But soon, it becomes clear that this preacher isn’t just some raving hustler, but something far more dangerous.

What follows is indeed a kind of exorcism and it’s not pretty.

There’s a uniform cheapness and sleazy, voyeuristic sheen to UPSIDEDOWN CROSS that makes it feel like a vintage stag loop, especially when Russ is (frequently) disrobed and violated.
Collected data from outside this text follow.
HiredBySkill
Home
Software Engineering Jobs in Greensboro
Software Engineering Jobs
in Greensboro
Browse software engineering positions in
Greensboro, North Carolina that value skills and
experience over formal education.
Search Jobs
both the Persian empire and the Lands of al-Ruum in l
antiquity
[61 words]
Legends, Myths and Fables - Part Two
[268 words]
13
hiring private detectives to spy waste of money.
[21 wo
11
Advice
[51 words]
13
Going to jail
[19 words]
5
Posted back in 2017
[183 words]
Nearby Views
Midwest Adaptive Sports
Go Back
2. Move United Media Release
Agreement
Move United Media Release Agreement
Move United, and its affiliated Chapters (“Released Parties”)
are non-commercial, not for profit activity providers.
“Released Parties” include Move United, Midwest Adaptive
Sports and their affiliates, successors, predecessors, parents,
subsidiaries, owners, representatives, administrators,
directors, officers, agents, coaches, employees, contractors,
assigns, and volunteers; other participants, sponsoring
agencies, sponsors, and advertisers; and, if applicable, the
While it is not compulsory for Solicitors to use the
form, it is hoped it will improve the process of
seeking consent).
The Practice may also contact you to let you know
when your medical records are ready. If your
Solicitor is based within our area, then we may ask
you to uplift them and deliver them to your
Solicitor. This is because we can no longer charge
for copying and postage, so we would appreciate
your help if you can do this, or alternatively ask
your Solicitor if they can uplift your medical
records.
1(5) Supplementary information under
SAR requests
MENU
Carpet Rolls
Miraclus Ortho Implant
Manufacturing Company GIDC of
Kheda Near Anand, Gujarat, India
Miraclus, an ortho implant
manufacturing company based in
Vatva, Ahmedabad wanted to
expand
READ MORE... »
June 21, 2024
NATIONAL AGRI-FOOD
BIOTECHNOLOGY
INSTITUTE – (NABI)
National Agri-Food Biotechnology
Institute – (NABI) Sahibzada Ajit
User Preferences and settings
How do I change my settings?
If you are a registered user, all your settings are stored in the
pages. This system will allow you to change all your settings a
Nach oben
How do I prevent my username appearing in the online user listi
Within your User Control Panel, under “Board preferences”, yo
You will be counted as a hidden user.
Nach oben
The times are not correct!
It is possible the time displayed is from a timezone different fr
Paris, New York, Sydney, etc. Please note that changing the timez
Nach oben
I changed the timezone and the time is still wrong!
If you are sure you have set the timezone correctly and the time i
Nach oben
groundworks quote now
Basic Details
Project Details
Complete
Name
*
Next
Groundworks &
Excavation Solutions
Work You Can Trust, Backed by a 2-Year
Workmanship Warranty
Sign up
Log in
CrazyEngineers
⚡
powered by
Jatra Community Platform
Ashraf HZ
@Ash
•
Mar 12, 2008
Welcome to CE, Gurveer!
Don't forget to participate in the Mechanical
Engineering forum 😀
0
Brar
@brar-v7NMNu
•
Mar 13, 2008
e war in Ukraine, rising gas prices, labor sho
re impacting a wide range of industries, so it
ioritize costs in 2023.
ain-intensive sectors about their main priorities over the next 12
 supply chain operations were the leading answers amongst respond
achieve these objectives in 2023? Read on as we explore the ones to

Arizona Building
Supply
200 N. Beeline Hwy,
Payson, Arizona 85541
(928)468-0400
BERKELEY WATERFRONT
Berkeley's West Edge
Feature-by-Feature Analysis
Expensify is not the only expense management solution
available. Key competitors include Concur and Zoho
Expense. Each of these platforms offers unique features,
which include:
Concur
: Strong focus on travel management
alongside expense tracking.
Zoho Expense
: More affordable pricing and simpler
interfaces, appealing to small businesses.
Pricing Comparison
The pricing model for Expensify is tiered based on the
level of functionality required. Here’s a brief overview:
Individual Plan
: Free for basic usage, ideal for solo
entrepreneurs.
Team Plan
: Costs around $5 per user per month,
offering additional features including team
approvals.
But this aint no Troma goof.

Hellfire plays it all straight, letting his unprofessional performers ad lib and create what feels like authentic relationships. He has something to say, about the rot at the heart of the family when reality checks out and religion checks in. The movie speaks about the hopelessness of poverty, the tragedy of how lowlife predators devour the easiest of prey and yet, the movie still provides a kind of titillation, with Russ’s open sexuality guiding her performance. In a way, she reminded me of a skid row Charlotte Gainsbourg and the film, a kind of cheapie Lars von Trier riff. A dollar store ANTICHRIST. And that’s a good thing.

I can’t recommend UPSIDEDOWN CROSS to conventional viewers looking for a slick possession film. This is not that. But It’s a bold, visceral work of art trash and hopefully, it will find its cult.

More Hellfire, more Russ, more edgy indie films like this, please.

The movie is now on DVD from Alternative Cinema.